WORK TASK -> In the Black Mountain review, repeat word for word the part that begins at the words "BLACK MOUNTAIN In" and stops after "The White Stripes.".

BLACK MOUNTAIN In the Future reviews

Showing all collaborators reviews and last reviews preview | Show all reviews/ratings

Collaborators/Experts Reviews

Review by Guldbamsen
4 stars Slow, slumbering psychedelic rock n´ roll caterpillar

This band pushes all the right buttons for me. Rocking guitars mainly riff driven (for all you aficionados who needs splintering unbelievable high soaring solos, this is not the place...), thumbing walking bass, slow creepy-crawley organs, tight 50-60´s drumming tied together with the twin vocals of what sounds like Grace Slick in her prime with Jefferson Airplane together with Jack White of The White Stripes.

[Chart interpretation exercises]
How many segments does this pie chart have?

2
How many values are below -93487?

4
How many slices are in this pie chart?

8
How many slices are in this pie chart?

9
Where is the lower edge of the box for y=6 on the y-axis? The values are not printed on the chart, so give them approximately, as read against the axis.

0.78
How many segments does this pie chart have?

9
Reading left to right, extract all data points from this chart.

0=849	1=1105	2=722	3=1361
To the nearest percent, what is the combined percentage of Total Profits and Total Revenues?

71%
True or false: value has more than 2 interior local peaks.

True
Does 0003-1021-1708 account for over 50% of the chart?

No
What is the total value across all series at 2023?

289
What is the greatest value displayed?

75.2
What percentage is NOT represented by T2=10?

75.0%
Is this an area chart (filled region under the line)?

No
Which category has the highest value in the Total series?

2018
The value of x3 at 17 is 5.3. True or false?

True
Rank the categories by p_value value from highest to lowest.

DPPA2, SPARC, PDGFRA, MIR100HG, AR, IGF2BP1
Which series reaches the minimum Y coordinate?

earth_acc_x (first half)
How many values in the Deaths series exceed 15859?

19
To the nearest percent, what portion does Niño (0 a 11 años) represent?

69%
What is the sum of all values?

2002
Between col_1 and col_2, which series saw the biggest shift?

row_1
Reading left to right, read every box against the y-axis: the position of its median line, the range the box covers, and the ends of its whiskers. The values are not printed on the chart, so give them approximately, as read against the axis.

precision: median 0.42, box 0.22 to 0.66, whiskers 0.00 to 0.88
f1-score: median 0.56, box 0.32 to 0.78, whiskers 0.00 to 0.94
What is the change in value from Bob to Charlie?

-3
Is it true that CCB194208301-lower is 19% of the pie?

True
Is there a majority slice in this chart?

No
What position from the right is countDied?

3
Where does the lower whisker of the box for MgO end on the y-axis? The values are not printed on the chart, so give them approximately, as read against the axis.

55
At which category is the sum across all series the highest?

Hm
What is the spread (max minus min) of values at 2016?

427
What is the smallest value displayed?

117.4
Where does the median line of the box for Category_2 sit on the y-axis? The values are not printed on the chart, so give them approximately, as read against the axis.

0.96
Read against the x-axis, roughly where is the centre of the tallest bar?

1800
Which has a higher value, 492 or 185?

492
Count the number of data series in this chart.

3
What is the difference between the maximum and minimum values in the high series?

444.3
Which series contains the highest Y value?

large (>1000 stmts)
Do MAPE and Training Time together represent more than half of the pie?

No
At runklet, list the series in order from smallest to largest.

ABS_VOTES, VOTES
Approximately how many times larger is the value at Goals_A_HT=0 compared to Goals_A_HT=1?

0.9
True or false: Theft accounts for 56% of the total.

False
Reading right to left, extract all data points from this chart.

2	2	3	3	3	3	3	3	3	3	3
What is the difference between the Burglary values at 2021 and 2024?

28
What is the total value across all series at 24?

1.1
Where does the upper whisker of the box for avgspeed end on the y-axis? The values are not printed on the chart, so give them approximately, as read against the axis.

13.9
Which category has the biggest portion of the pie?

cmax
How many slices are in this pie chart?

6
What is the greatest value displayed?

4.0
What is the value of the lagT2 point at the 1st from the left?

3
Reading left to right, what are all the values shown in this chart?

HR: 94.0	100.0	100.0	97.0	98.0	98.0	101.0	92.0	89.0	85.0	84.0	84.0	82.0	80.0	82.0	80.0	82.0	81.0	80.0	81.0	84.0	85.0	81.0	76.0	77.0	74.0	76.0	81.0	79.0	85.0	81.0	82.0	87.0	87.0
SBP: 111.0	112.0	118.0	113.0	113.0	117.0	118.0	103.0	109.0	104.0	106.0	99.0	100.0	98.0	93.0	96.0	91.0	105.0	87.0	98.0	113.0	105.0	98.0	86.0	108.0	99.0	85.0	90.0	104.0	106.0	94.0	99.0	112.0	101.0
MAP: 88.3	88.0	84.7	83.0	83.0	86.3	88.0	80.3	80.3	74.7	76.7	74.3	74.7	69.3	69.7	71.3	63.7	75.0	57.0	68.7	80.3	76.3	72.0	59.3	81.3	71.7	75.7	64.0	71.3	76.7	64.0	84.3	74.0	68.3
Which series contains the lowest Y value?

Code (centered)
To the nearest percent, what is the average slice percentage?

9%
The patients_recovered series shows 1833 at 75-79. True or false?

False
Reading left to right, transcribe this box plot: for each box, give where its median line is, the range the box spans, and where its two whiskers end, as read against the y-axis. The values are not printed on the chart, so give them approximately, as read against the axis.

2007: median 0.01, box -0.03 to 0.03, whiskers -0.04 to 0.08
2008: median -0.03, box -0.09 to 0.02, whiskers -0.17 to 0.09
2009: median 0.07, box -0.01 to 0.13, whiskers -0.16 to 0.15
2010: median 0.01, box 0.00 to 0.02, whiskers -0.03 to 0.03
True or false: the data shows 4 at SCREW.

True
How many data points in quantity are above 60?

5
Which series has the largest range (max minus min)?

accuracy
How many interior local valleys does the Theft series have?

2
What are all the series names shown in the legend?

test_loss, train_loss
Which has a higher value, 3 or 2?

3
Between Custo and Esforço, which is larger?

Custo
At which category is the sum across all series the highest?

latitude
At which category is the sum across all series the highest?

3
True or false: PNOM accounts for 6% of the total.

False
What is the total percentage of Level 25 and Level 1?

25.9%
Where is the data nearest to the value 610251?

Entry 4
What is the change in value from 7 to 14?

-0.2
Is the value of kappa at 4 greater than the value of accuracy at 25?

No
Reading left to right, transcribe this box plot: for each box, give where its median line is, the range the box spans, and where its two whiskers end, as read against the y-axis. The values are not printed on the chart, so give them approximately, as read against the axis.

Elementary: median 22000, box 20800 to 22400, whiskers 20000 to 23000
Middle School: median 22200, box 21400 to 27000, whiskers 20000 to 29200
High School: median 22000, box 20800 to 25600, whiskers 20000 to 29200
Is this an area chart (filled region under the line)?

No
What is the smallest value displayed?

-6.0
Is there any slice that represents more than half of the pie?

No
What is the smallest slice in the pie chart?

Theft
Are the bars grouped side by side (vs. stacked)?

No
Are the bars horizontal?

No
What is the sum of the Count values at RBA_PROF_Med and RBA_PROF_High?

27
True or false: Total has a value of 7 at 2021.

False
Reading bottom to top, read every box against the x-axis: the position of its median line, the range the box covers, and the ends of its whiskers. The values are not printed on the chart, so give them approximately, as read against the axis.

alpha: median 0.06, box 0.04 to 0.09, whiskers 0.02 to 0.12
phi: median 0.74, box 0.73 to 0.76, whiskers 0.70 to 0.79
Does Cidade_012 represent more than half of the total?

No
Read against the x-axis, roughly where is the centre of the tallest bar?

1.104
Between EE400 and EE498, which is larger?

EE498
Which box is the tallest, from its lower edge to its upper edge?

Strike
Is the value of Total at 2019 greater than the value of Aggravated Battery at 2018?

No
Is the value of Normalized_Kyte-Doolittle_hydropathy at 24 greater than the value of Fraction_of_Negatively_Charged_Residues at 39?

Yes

EXERCISE RESULT ->
BLACK MOUNTAIN In the Future reviews

Showing all collaborators reviews and last reviews preview | Show all reviews/ratings

Collaborators/Experts Reviews

Review by Guldbamsen
4 stars Slow, slumbering psychedelic rock n´ roll caterpillar

This band pushes all the right buttons for me. Rocking guitars mainly riff driven (for all you aficionados who needs splintering unbelievable high soaring solos, this is not the place...), thumbing walking bass, slow creepy-crawley organs, tight 50-60´s drumming tied together with the twin vocals of what sounds like Grace Slick in her prime with Jefferson Airplane together with Jack White of The White Stripes.